Mereka membawa hasil rapat delegasi masyarakat adat Tonsea melaui organisasi masyarakat, Lembaga Swadaya Masyarakat (LSM), CSO (Organisasi Masyarakat Sipil), tokoh adat dan tokoh masyarakat, di antaranya menyatakan;
- Jalan tol berada 100% di tanah adat milik etnis Tonsea sub etnis dari Malesung kemudian Minahasa, Minut dan Bitung adalah tanah adat Tonsea.
- Nama etnis Tonsea akan dilupakan dan hilang di kemudian hari karena sampai saat ini belum ada monumen ataupun bangunan yang permanen yang bisa bertahan ratusan tahun yang bernama Tonsea.
- Bicara tentang etnis Tonsea tentu bicara adat istiadat dan budaya Tonsea. Jadi, nama etnis saja sudah tidak dipertahankan dan dihormati serta dihargai apalagi adat istiadat dan budayanya.
- Agar pemerintah dan penduduk Bitung, Manado dan Tondano (Tonsea Lama) juga memahami bahwa tanah Kota Madya Bitung dan tanah sebagian Kota Madya Manado dan Tonsea Lama (Tondano) adalah tanah adat milik etnis Tonsea.
- Agar sejarah etnis Tonsea dengan adat istiadat budaya serta wilayahnya yang menjadi hak asal usul etnis Tonsea tetap hidup dari dahulu, sekarang dan selama-lamanya.
- Penduduk yang berdomisili dan memiliki tanah di kiri dan kanan jalan tol adalah orang tonsea dari Maumbi sampai Bitung.

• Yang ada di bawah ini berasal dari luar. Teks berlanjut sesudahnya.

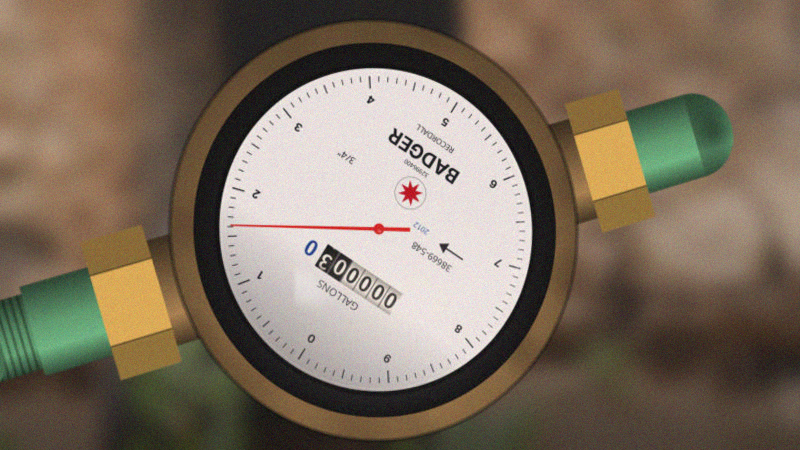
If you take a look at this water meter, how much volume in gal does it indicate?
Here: 31.6 gal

Dan yang memberikan untuk dibangun jalan tol juga orang Tonsea.
- Nama ini juga sebagai penghormatan dan penghargaan untuk para leluhur orang tonsea yang menciptakan etnis Tonsea dengan adat istiadat dan budayanya dan tumani (membuka pemukiman adat) di tanah Tonsea dan sudah mempertahankan hak kepemilikan tanah adat Tonsea terhadap intervensi dari etnis-etnis lain seperti suku Mindanao, Sultan Ternate, Bolang Mongodow, Portugis, Spanyol, Belanda, Mongolia dan lainnya, telah mewariskan kepada kita anak cucu tanah adat yang sudah dikelola dan sudah menghasilkan kekayaan seperti sawah, telaga, kelapa, pala, cingkeh, buah-buahan dan lainnya.
- Sudah saatnya kita untuk membalas jasa para leluhur kita dengan memberikan nama jalan tol ini dengan nama Tonsea.
- Jangan kita jadi orang yg tidak menghargai orang tua dan para leluhur, tapi bangga lah dan bahagia menikmati apa yang diwariskan oleh leluhur adat Tonsea.
- Merujuk pada banyaknya nama jalan tol yang memakai nama daerah di mana tol tersebut berada (melintas) contoh: Tol Cipularang, Tol Cipali, Tol Cikampek, Tol Cileunyi, Tol Cilacap, Tol Cikopo, Tol Cirebon, dan lain-lain.
Aspirasi tersebut ditandatangani sejumlah tokoh masyarakat, yaitu Piet Luntungan (tokoh adat), Felix Luntungan (budayawan Tonsea di Jakarta), Jean Waturandang (budayawan Tonsea), William Luntungan (LSM Gebrak), Sevry Nelwan (Ormas Barmas), Selfran Wungouw (tokoh masyarakat), Lidya Katuuk (budayawan), Billy Barantian (LSM Gaat’s), Marvin Dotulung (LSM Alarm), Stave Tuwaidan (budayawan) dan Arly Dondokambey (Waraney Tanah Toar Lumimuut–Minut).